WHAT IS REQUIRED: Print every line below exactly as written, but leave the pictures behind.

Skeletal landmark data:
((
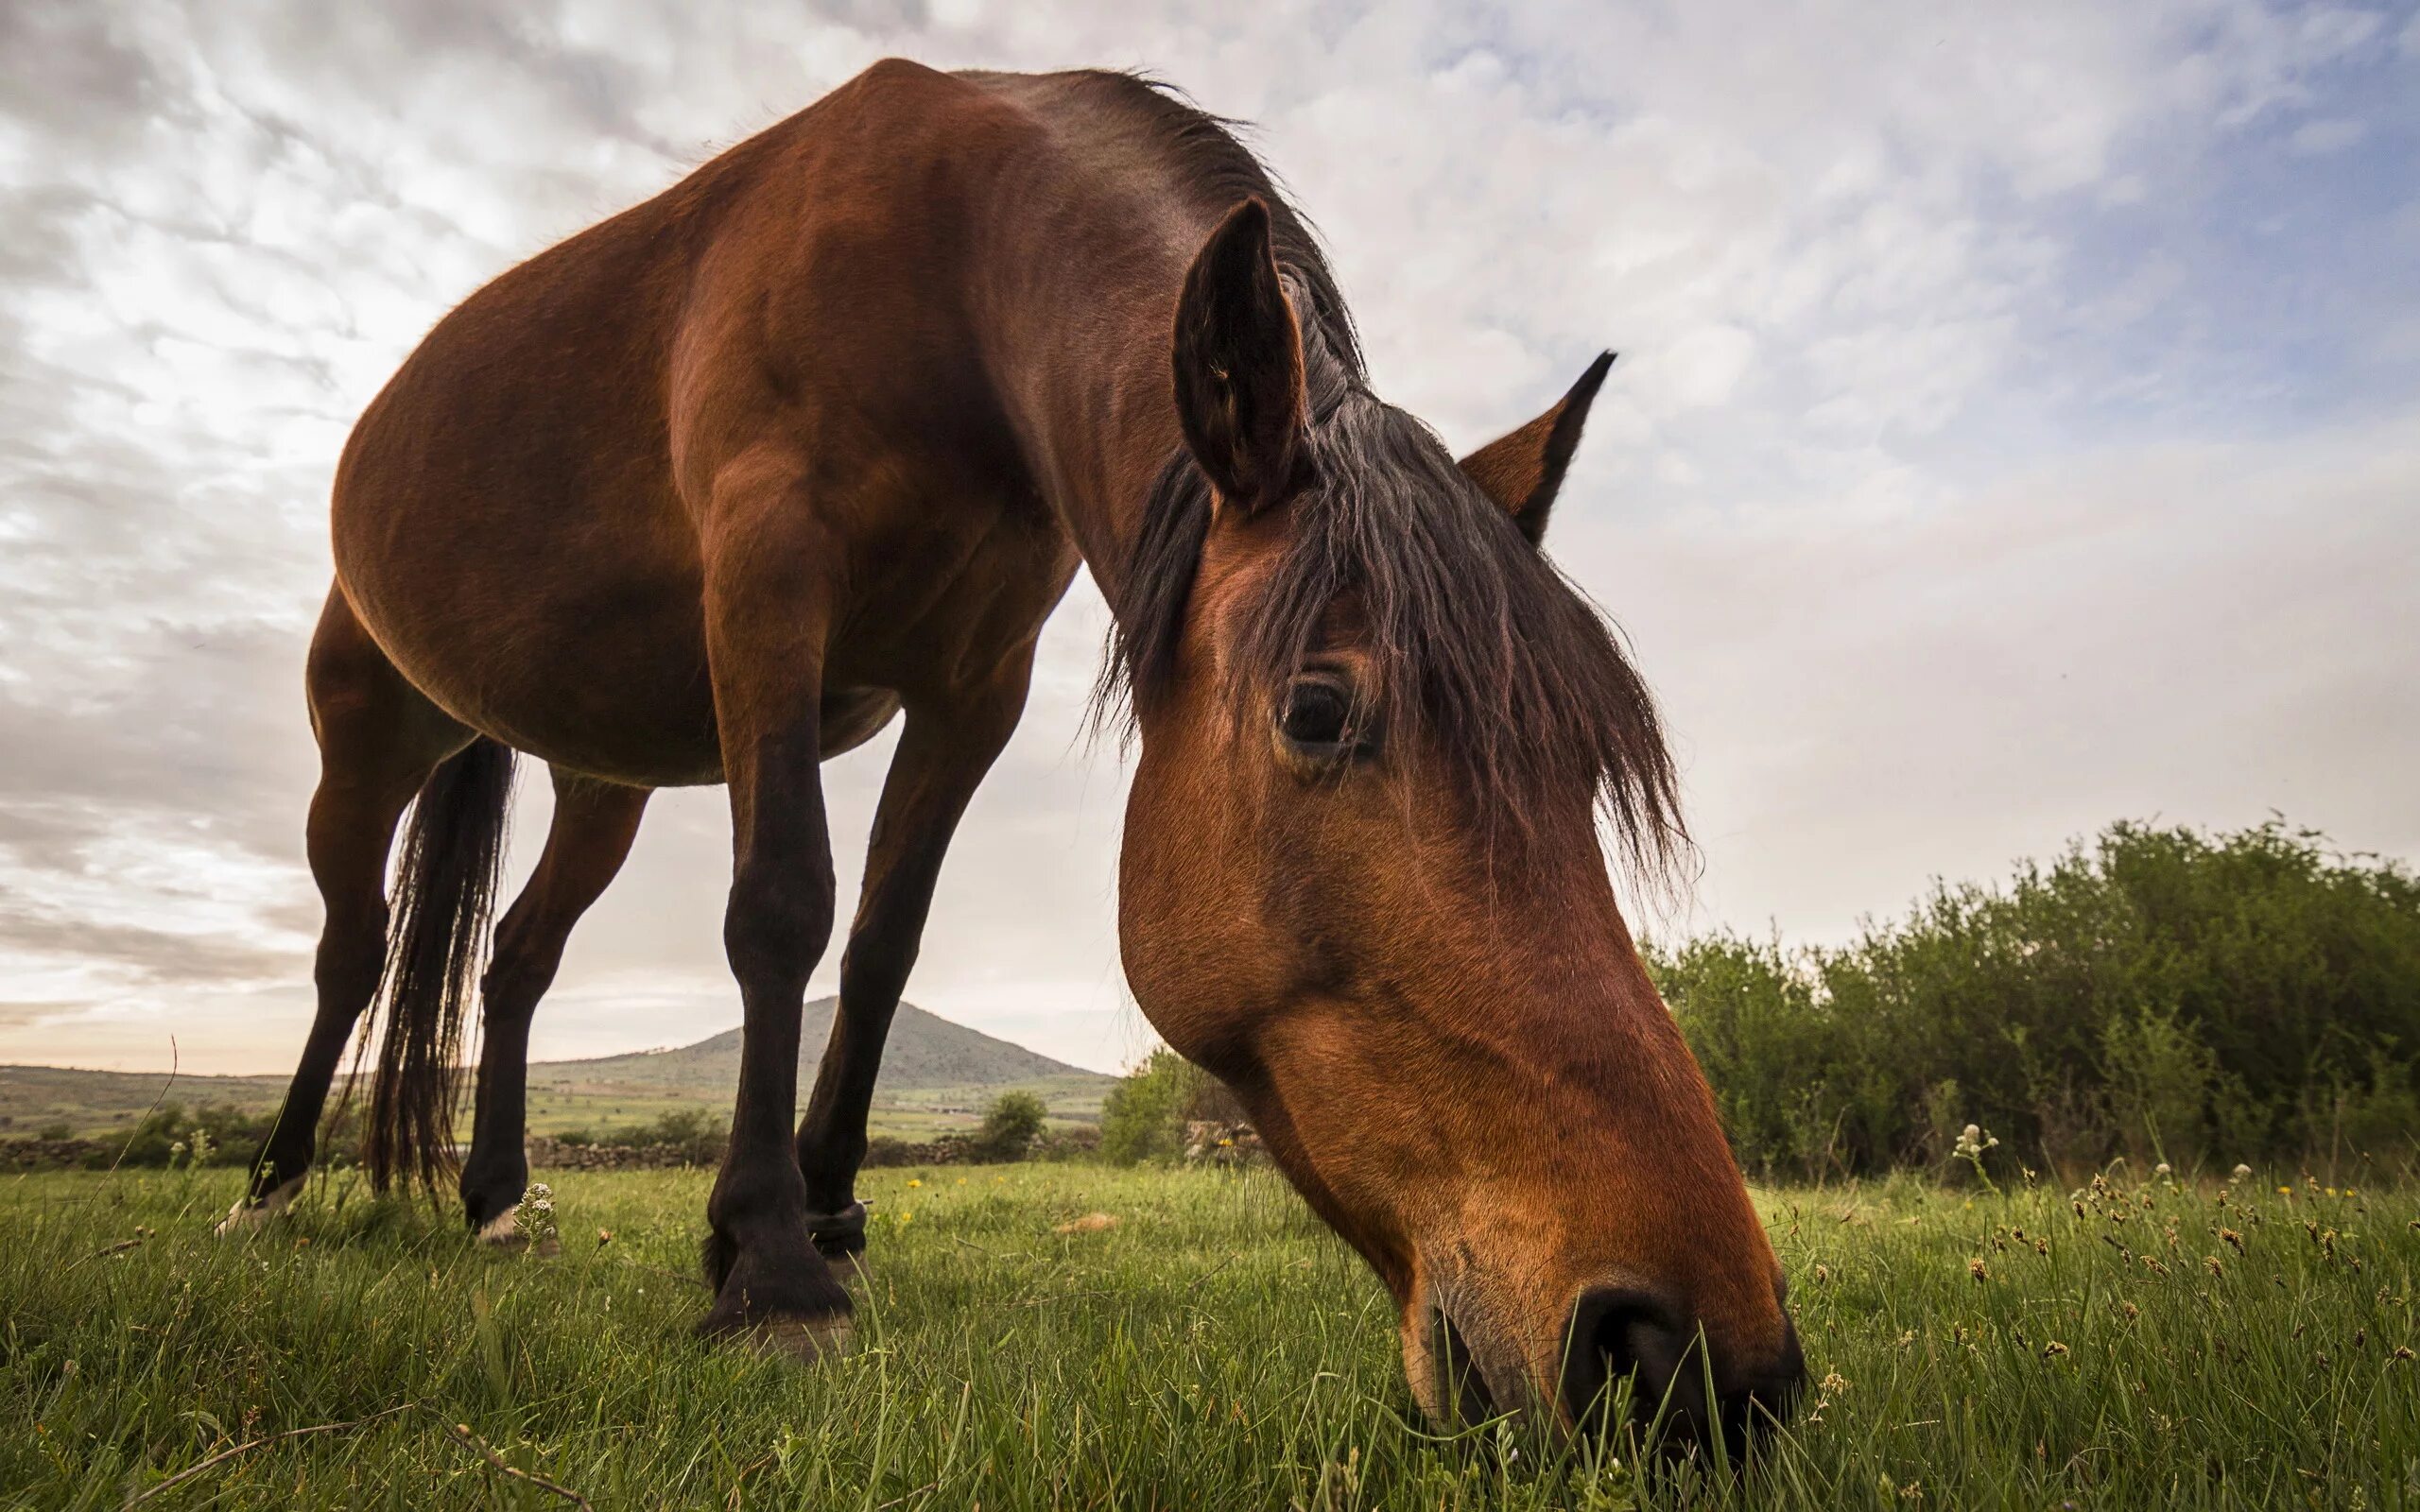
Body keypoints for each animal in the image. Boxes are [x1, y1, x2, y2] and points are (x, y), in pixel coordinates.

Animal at [222, 59, 1800, 1441]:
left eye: (1587, 766)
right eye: (1317, 711)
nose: (1697, 1364)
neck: (947, 274)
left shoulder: (975, 683)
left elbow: (885, 940)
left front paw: (824, 1215)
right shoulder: (768, 588)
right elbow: (783, 904)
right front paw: (770, 1267)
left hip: (601, 780)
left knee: (517, 960)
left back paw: (495, 1202)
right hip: (363, 745)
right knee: (352, 953)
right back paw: (272, 1192)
))
TASK ANSWER:
Body keypoints for each animal in the image. Boxes are [x1, y1, x2, y2] and points are (x, y), in pixel coordinates.

Animal at [222, 59, 1800, 1441]:
left eye: (1587, 766)
right eye: (1317, 711)
nose: (1697, 1364)
neck: (947, 274)
left shoulder: (975, 683)
left elbow: (885, 940)
left front paw: (824, 1215)
right shoulder: (768, 588)
right elbow: (783, 904)
right front paw: (770, 1267)
left hip: (601, 780)
left knee: (517, 960)
left back paw: (495, 1202)
right hip: (363, 745)
right knee: (352, 953)
right back paw: (272, 1192)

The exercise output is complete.